__PROBLEM TO SOLVE__.
A faithful copy is required. Print each line of the data exactly and omit the pictures.

Stored entries:
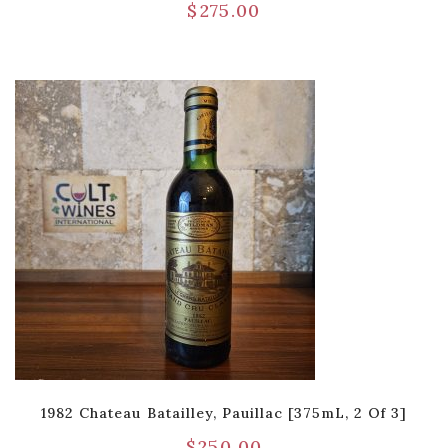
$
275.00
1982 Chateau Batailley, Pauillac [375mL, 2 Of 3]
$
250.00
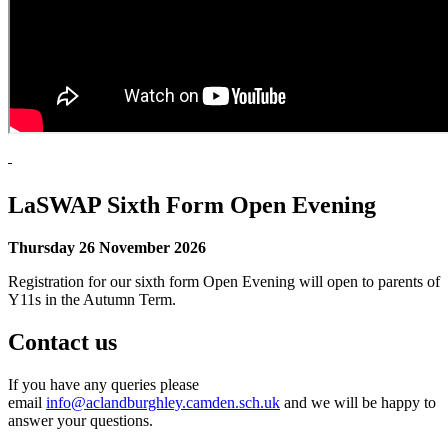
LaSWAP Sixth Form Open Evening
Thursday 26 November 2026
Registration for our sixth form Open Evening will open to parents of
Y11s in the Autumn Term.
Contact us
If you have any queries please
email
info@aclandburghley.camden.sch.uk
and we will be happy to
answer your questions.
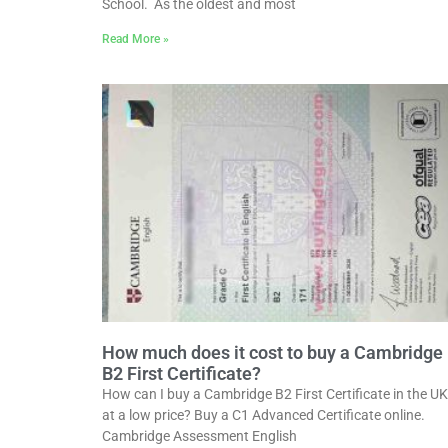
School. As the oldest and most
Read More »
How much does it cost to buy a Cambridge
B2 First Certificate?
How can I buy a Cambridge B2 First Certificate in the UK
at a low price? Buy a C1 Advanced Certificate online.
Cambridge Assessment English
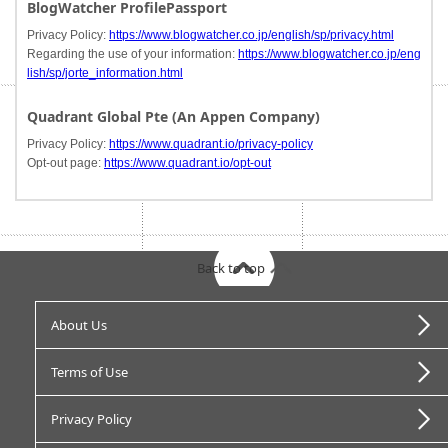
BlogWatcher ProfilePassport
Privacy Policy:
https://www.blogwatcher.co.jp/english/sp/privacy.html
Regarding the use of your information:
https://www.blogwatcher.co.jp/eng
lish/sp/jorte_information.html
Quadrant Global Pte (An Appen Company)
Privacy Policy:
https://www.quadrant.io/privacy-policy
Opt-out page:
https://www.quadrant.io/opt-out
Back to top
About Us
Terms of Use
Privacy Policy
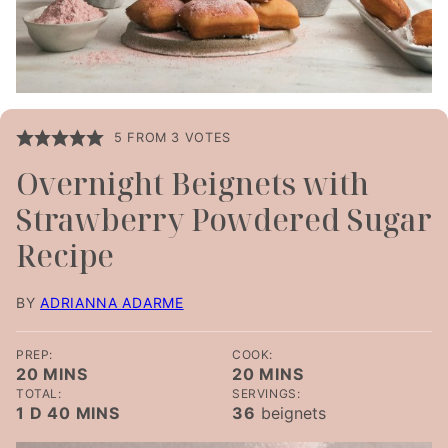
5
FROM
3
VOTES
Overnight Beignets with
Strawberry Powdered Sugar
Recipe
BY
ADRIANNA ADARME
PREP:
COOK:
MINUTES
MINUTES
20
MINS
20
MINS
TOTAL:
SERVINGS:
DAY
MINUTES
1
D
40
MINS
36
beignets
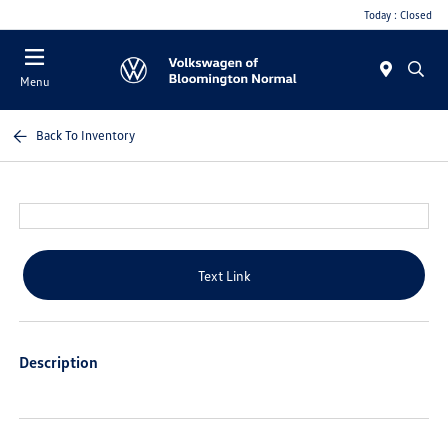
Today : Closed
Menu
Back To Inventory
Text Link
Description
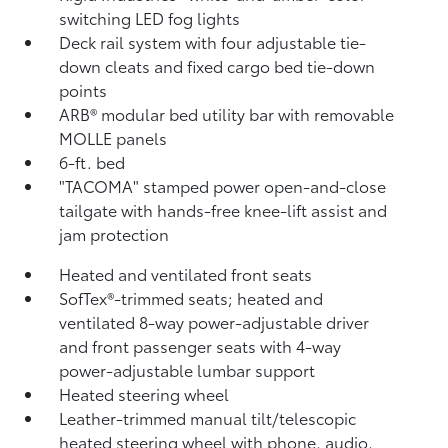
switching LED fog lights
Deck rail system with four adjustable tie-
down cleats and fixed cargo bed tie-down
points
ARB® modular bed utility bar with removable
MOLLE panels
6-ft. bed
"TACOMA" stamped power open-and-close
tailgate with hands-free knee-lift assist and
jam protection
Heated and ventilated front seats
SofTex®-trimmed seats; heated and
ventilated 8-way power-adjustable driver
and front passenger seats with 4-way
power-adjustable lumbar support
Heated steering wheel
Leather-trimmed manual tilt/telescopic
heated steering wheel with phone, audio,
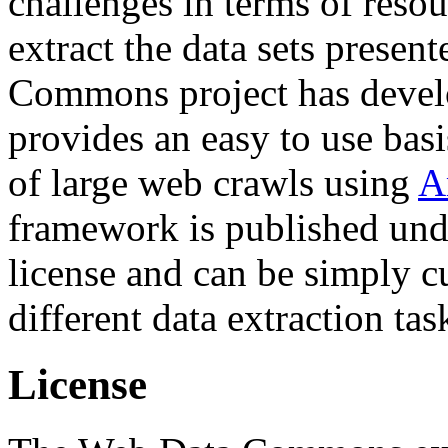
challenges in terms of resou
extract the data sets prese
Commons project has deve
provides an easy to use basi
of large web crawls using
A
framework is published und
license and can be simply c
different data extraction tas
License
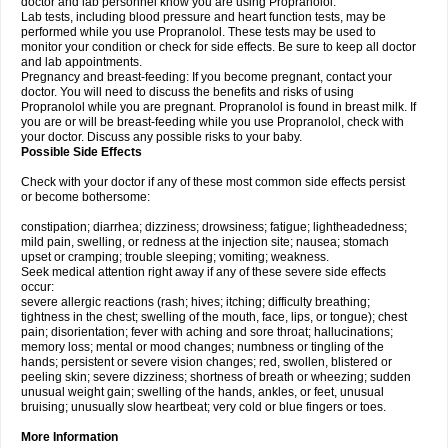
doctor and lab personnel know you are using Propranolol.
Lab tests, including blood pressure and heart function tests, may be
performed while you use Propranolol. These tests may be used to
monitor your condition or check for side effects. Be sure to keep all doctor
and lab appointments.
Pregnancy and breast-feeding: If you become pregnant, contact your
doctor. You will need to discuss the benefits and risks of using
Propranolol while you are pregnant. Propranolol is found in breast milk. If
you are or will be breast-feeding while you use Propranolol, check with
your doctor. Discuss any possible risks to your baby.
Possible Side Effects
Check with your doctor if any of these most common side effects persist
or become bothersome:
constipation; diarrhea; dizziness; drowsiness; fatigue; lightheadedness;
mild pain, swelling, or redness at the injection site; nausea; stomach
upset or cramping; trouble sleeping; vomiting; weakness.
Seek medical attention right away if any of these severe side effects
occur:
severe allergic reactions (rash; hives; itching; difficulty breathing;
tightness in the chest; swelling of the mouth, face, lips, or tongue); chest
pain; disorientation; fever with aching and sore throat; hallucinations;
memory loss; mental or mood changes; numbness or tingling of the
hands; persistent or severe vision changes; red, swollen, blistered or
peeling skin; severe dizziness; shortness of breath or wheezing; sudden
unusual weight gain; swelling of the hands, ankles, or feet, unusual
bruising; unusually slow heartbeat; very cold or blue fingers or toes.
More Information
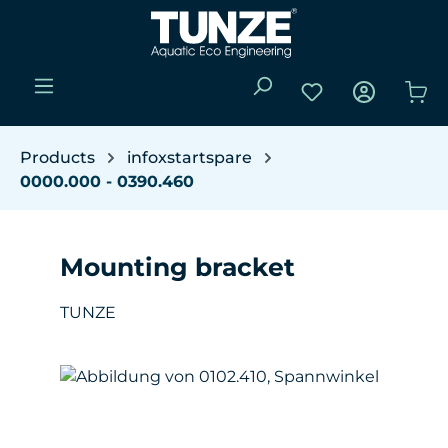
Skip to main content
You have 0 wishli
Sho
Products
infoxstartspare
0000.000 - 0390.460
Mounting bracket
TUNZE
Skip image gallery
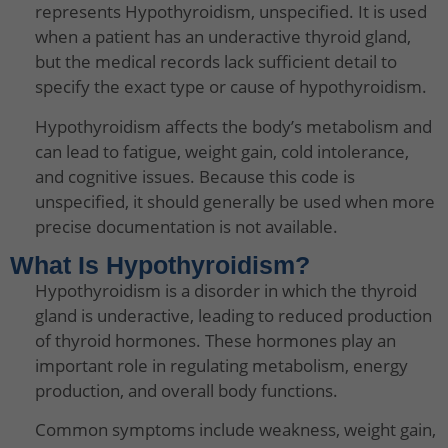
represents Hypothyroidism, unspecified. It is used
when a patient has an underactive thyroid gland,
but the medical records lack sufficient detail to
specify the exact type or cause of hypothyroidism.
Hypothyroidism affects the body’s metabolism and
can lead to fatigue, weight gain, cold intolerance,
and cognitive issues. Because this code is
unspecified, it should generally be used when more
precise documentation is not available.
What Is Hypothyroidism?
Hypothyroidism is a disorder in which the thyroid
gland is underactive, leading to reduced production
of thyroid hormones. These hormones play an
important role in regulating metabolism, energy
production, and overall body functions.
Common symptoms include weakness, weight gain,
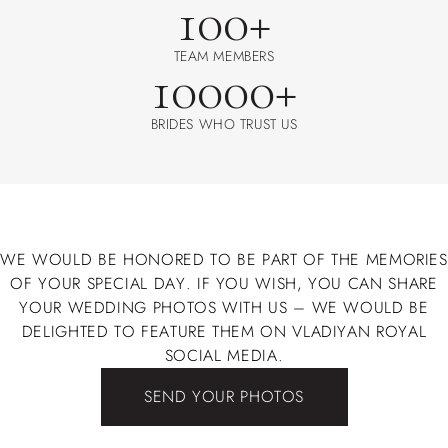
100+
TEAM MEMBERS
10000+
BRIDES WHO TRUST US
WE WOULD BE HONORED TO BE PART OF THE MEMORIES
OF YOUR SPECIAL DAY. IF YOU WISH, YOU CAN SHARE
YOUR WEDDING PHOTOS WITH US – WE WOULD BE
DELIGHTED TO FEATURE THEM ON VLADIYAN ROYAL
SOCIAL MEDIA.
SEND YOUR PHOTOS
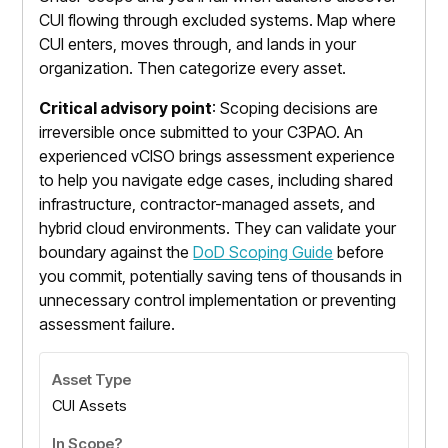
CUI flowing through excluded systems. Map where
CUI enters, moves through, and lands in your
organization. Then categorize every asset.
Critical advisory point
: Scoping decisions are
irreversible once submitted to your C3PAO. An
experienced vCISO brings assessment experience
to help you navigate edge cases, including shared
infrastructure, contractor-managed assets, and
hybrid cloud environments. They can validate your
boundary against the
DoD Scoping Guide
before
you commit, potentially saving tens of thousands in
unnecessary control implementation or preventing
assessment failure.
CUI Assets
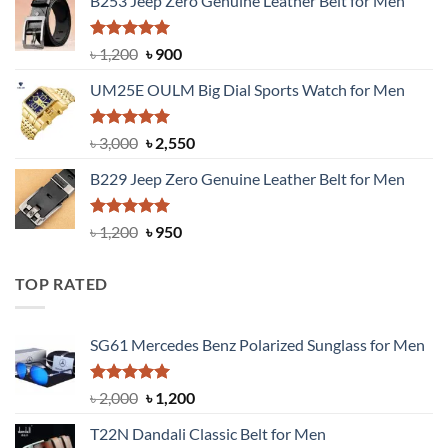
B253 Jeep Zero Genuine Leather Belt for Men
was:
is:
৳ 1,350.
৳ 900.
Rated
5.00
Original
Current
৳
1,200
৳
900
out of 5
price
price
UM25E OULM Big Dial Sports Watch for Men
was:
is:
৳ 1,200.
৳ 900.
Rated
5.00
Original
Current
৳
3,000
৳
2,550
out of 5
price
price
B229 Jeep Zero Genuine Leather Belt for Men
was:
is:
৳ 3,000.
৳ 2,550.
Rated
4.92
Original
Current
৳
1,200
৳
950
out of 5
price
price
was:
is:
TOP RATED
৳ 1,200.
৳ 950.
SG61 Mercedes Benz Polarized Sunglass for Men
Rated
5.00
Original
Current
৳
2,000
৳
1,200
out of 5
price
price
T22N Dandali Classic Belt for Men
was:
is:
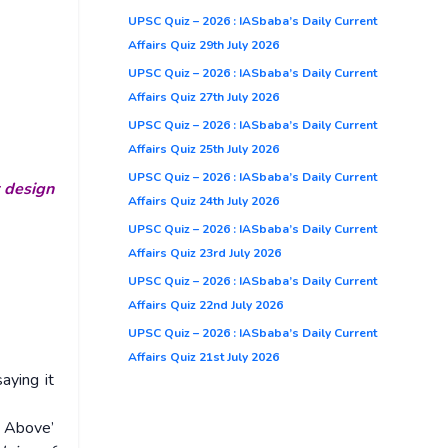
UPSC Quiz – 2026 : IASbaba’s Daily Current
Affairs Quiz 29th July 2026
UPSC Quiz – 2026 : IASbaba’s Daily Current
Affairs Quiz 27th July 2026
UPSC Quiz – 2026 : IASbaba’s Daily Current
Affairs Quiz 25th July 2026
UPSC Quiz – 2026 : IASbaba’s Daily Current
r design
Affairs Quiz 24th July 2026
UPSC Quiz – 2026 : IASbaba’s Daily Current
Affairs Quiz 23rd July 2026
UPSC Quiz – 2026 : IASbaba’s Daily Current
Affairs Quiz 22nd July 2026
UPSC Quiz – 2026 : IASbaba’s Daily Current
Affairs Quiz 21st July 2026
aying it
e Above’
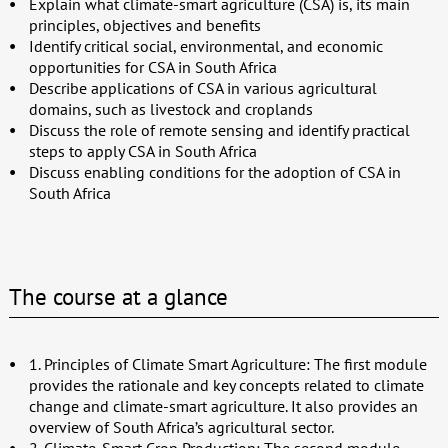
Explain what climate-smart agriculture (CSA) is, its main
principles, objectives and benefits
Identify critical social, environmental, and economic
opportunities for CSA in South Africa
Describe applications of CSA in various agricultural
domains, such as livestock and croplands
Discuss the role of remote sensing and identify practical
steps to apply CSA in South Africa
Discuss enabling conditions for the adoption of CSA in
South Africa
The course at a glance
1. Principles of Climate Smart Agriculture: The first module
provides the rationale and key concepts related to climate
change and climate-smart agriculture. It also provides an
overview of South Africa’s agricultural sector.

__RESPONSE AREA__.
$
275.00
1982 Chateau Batailley, Pauillac [375mL, 2 Of 3]
$
250.00
LaSWAP Sixth Form Open Evening
Thursday 26 November 2026
Registration for our sixth form Open Evening will open to parents of
Y11s in the Autumn Term.
Contact us
If you have any queries please
email
info@aclandburghley.camden.sch.uk
and we will be happy to
answer your questions.
School. As the oldest and most
Read More »
How much does it cost to buy a Cambridge
B2 First Certificate?
How can I buy a Cambridge B2 First Certificate in the UK
at a low price? Buy a C1 Advanced Certificate online.
Cambridge Assessment English
BlogWatcher ProfilePassport
Privacy Policy:
https://www.blogwatcher.co.jp/english/sp/privacy.html
Regarding the use of your information:
https://www.blogwatcher.co.jp/eng
lish/sp/jorte_information.html
Quadrant Global Pte (An Appen Company)
Privacy Policy:
https://www.quadrant.io/privacy-policy
Opt-out page:
https://www.quadrant.io/opt-out
Back to top
About Us
Terms of Use
Privacy Policy
5
FROM
3
VOTES
Overnight Beignets with
Strawberry Powdered Sugar
Recipe
BY
ADRIANNA ADARME
PREP:
COOK:
MINUTES
MINUTES
20
MINS
20
MINS
TOTAL:
SERVINGS:
DAY
MINUTES
1
D
40
MINS
36
beignets
Today : Closed
Menu
Back To Inventory
Text Link
Description
switching LED fog lights
Deck rail system with four adjustable tie-
down cleats and fixed cargo bed tie-down
points
ARB® modular bed utility bar with removable
MOLLE panels
6-ft. bed
"TACOMA" stamped power open-and-close
tailgate with hands-free knee-lift assist and
jam protection
Heated and ventilated front seats
SofTex®-trimmed seats; heated and
ventilated 8-way power-adjustable driver
and front passenger seats with 4-way
power-adjustable lumbar support
Heated steering wheel
Leather-trimmed manual tilt/telescopic
heated steering wheel with phone, audio,
challenges in terms of resou
extract the data sets prese
Commons project has deve
provides an easy to use basi
of large web crawls using
A
framework is published und
license and can be simply c
different data extraction tas
License
doctor and lab personnel know you are using Propranolol.
Lab tests, including blood pressure and heart function tests, may be
performed while you use Propranolol. These tests may be used to
monitor your condition or check for side effects. Be sure to keep all doctor
and lab appointments.
Pregnancy and breast-feeding: If you become pregnant, contact your
doctor. You will need to discuss the benefits and risks of using
Propranolol while you are pregnant. Propranolol is found in breast milk. If
you are or will be breast-feeding while you use Propranolol, check with
your doctor. Discuss any possible risks to your baby.
Possible Side Effects
Check with your doctor if any of these most common side effects persist
or become bothersome:
constipation; diarrhea; dizziness; drowsiness; fatigue; lightheadedness;
mild pain, swelling, or redness at the injection site; nausea; stomach
upset or cramping; trouble sleeping; vomiting; weakness.
Seek medical attention right away if any of these severe side effects
occur:
severe allergic reactions (rash; hives; itching; difficulty breathing;
tightness in the chest; swelling of the mouth, face, lips, or tongue); chest
pain; disorientation; fever with aching and sore throat; hallucinations;
memory loss; mental or mood changes; numbness or tingling of the
hands; persistent or severe vision changes; red, swollen, blistered or
peeling skin; severe dizziness; shortness of breath or wheezing; sudden
unusual weight gain; swelling of the hands, ankles, or feet, unusual
bruising; unusually slow heartbeat; very cold or blue fingers or toes.
More Information
Skip to main content
You have 0 wishli
Sho
Products
infoxstartspare
0000.000 - 0390.460
Mounting bracket
TUNZE
Skip image gallery
represents Hypothyroidism, unspecified. It is used
when a patient has an underactive thyroid gland,
but the medical records lack sufficient detail to
specify the exact type or cause of hypothyroidism.
Hypothyroidism affects the body’s metabolism and
can lead to fatigue, weight gain, cold intolerance,
and cognitive issues. Because this code is
unspecified, it should generally be used when more
precise documentation is not available.
What Is Hypothyroidism?
Hypothyroidism is a disorder in which the thyroid
gland is underactive, leading to reduced production
of thyroid hormones. These hormones play an
important role in regulating metabolism, energy
production, and overall body functions.
Common symptoms include weakness, weight gain,
100+
TEAM MEMBERS
10000+
BRIDES WHO TRUST US
WE WOULD BE HONORED TO BE PART OF THE MEMORIES
OF YOUR SPECIAL DAY. IF YOU WISH, YOU CAN SHARE
YOUR WEDDING PHOTOS WITH US – WE WOULD BE
DELIGHTED TO FEATURE THEM ON VLADIYAN ROYAL
SOCIAL MEDIA.
SEND YOUR PHOTOS
CUI flowing through excluded systems. Map where
CUI enters, moves through, and lands in your
organization. Then categorize every asset.
Critical advisory point
: Scoping decisions are
irreversible once submitted to your C3PAO. An
experienced vCISO brings assessment experience
to help you navigate edge cases, including shared
infrastructure, contractor-managed assets, and
hybrid cloud environments. They can validate your
boundary against the
DoD Scoping Guide
before
you commit, potentially saving tens of thousands in
unnecessary control implementation or preventing
assessment failure.
CUI Assets
B253 Jeep Zero Genuine Leather Belt for Men
was:
is:
৳ 1,350.
৳ 900.
Rated
5.00
Original
Current
৳
1,200
৳
900
out of 5
price
price
UM25E OULM Big Dial Sports Watch for Men
was:
is:
৳ 1,200.
৳ 900.
Rated
5.00
Original
Current
৳
3,000
৳
2,550
out of 5
price
price
B229 Jeep Zero Genuine Leather Belt for Men
was:
is:
৳ 3,000.
৳ 2,550.
Rated
4.92
Original
Current
৳
1,200
৳
950
out of 5
price
price
was:
is:
TOP RATED
৳ 1,200.
৳ 950.
SG61 Mercedes Benz Polarized Sunglass for Men
Rated
5.00
Original
Current
৳
2,000
৳
1,200
out of 5
price
price
T22N Dandali Classic Belt for Men
was:
is:
UPSC Quiz – 2026 : IASbaba’s Daily Current
Affairs Quiz 29th July 2026
UPSC Quiz – 2026 : IASbaba’s Daily Current
Affairs Quiz 27th July 2026
UPSC Quiz – 2026 : IASbaba’s Daily Current
Affairs Quiz 25th July 2026
UPSC Quiz – 2026 : IASbaba’s Daily Current
r design
Affairs Quiz 24th July 2026
UPSC Quiz – 2026 : IASbaba’s Daily Current
Affairs Quiz 23rd July 2026
UPSC Quiz – 2026 : IASbaba’s Daily Current
Affairs Quiz 22nd July 2026
UPSC Quiz – 2026 : IASbaba’s Daily Current
Affairs Quiz 21st July 2026
aying it
e Above’
Explain what climate-smart agriculture (CSA) is, its main
principles, objectives and benefits
Identify critical social, environmental, and economic
opportunities for CSA in South Africa
Describe applications of CSA in various agricultural
domains, such as livestock and croplands
Discuss the role of remote sensing and identify practical
steps to apply CSA in South Africa
Discuss enabling conditions for the adoption of CSA in
South Africa
The course at a glance
1. Principles of Climate Smart Agriculture: The first module
provides the rationale and key concepts related to climate
change and climate-smart agriculture. It also provides an
overview of South Africa’s agricultural sector.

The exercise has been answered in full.